ライブカメラで一足先に東の空が焼け始めたことを確認すると、意識を手元カメラに戻してスタンバイ。
すぐに、真っ赤な光線が射した。
それは1焼けで見た様子から予測できた通りの色の濃さ、光の強さ、いやそれ以上か。
一度は遮られたかとも思った太陽光は雲間からやってきた。
個人的には、ここまでは見たことがないというほどの強烈な光線であった。
おそらくこの強い光線を捉えるにはカメラ性能も限界であろう。
カメラで見たままの景色をそのまま記録するというのは無理な話なのである。
最初は吊るし雲から染めた光が、すぐに降りてきて笠雲を、そして富士山を染めていく。
このように雲に覆われた状況で見る赤富士は格別で、富士山全体が染まる頃にはまあ素晴らしい光景になる。
そのはずなのだが今日は少々富士山の前にモヤが出ていたので残念。
もう少し富士山の近くや、モヤの邪魔を受けない場所から見れば素晴らしい赤富士が見られたはずです。
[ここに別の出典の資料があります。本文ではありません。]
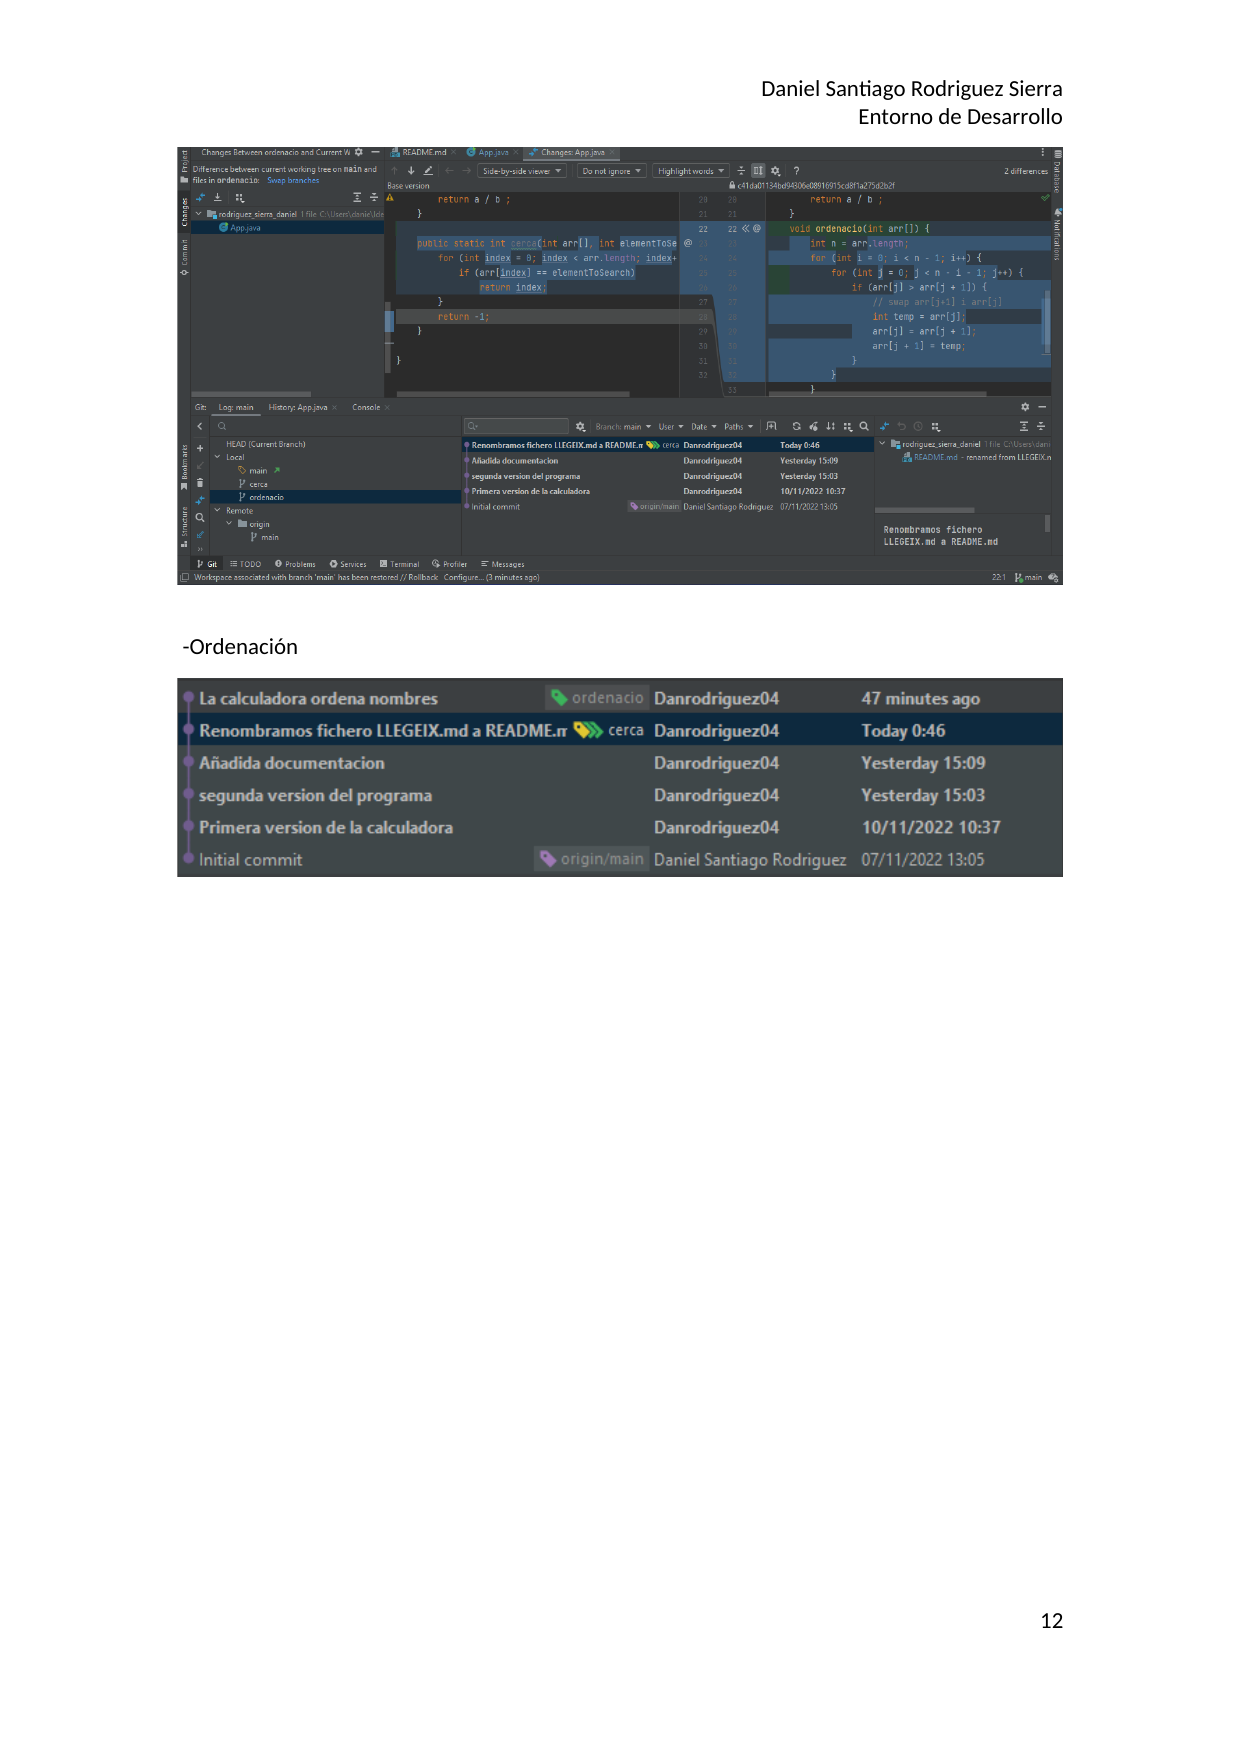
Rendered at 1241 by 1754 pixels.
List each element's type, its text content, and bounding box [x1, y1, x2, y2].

text -Ordenación [177, 632, 1063, 661]
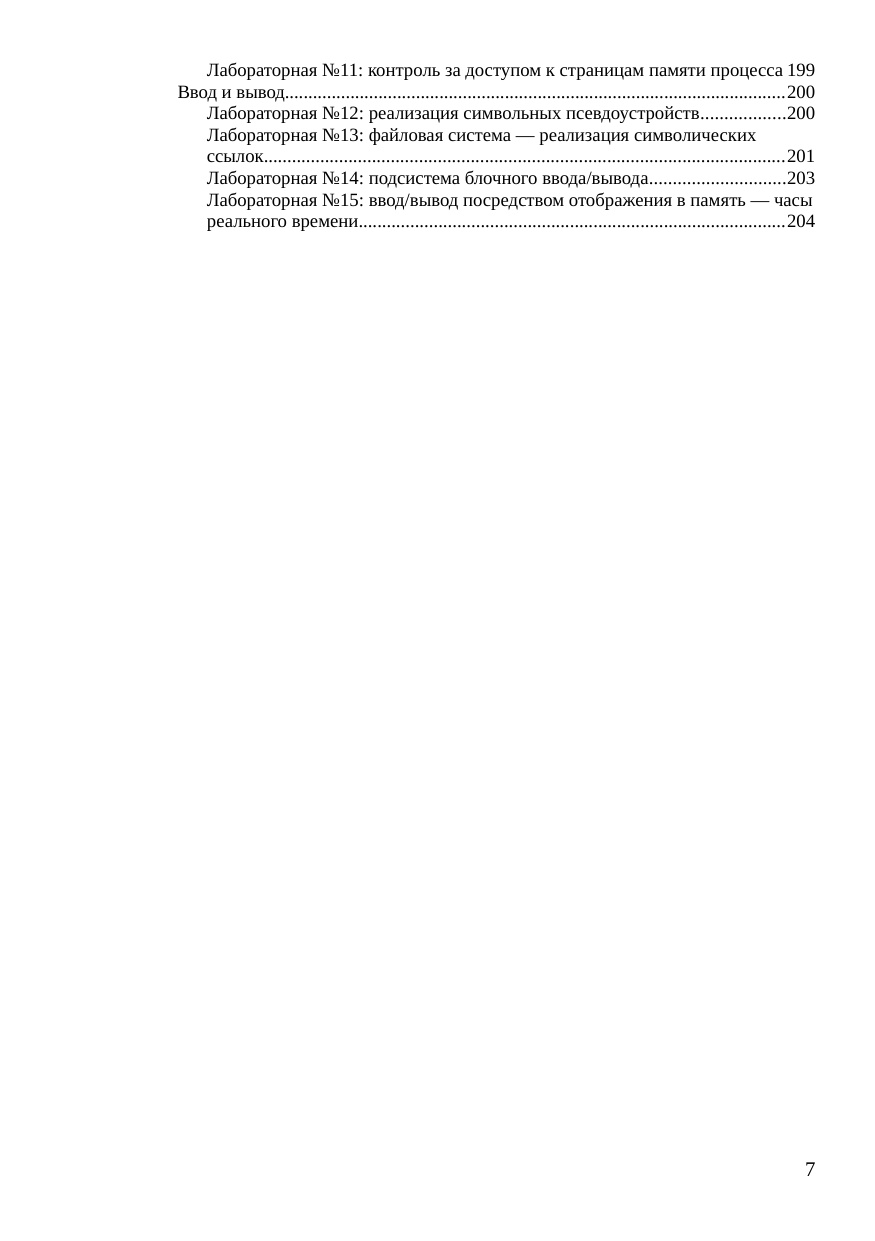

そういうわけで、誰も狙っていなかったような曇天の朝に、突如やってきた赤い光景。
サプライズとアメイジング。
こういう撮影は胸が躍る、とても面白い。
ただ、こういう写真を世間が求めているかは別の話。
結局、一番の写真の楽しみは「自己満足」に尽きるのではないかと思うわけです。